Dark, tarry-like stools with or without diarrhea indicate bleeding in the stomach or small intestines. The blood appears black and tarry (sticky) because the blood has been digested. These dogs are usually vomiting, experience some weight loss and/or dehydration. Possible causes of stomach or small intestine problems include parasites, bacterial or viral diseases, pancreatitis, inflammatory bowel disease, stomach ulcers, milk intolerance, cancer and others.


Excessively hard, firm or dry feces may be an indication of constipation in dogs and cats. It can be useful to break these stools up and look for hair, bones, rocks or sand. Finding an underlying cause for the constipation can provide an easy treatment for these animals (i.e. hair ball lubricants or removing source in the case of rocks, sand or bones).


Other less-common stool changes to be aware of include gray or chalky stools and stools with excessive amounts of fat in them.
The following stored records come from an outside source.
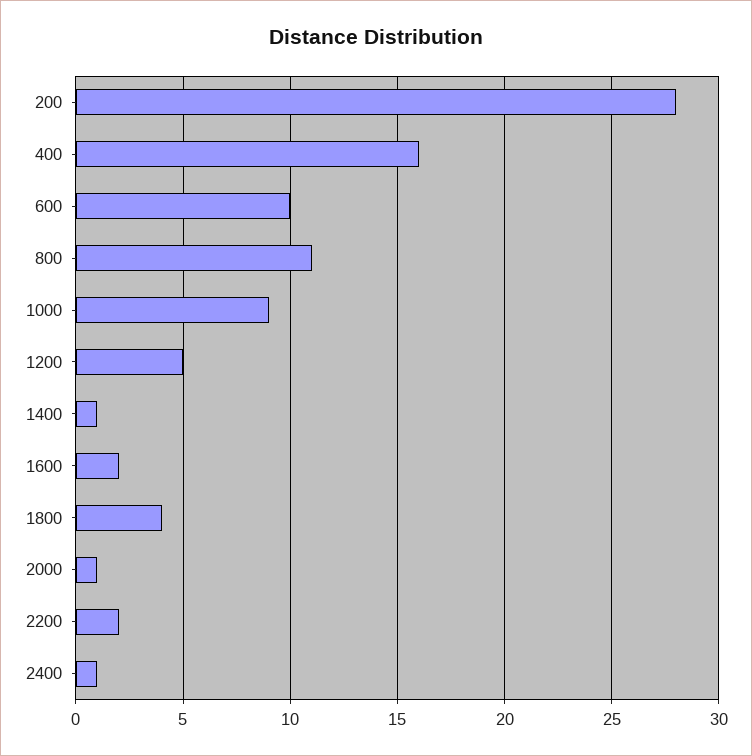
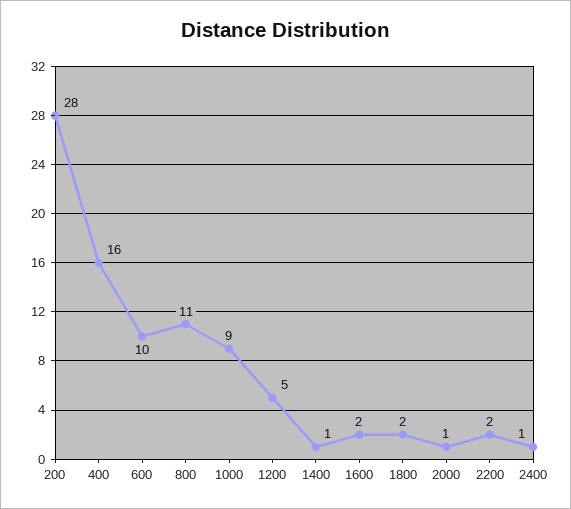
  {
    "200": 28,
    "400": 16,
    "600": 10,
    "800": 11,
    "1000": 9,
    "1200": 5,
    "1400": 1,
    "1600": 2,
-   "1800": 4,
+   "1800": 2,
    "2000": 1,
    "2200": 2,
    "2400": 1
  }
Stools that are gray or chalky white may indicate a liver problem. Stools that have excessive amounts of fatty material in them (high volume, very foul odor, and greasy), accompanied by large amounts of flatulence may indicate pancreatic digestive enzyme deficiencies.


When walking dogs or changing litter boxes, pay attention to those stools. You may be able to clue your clients into a problem with their pet that they may have not noticed.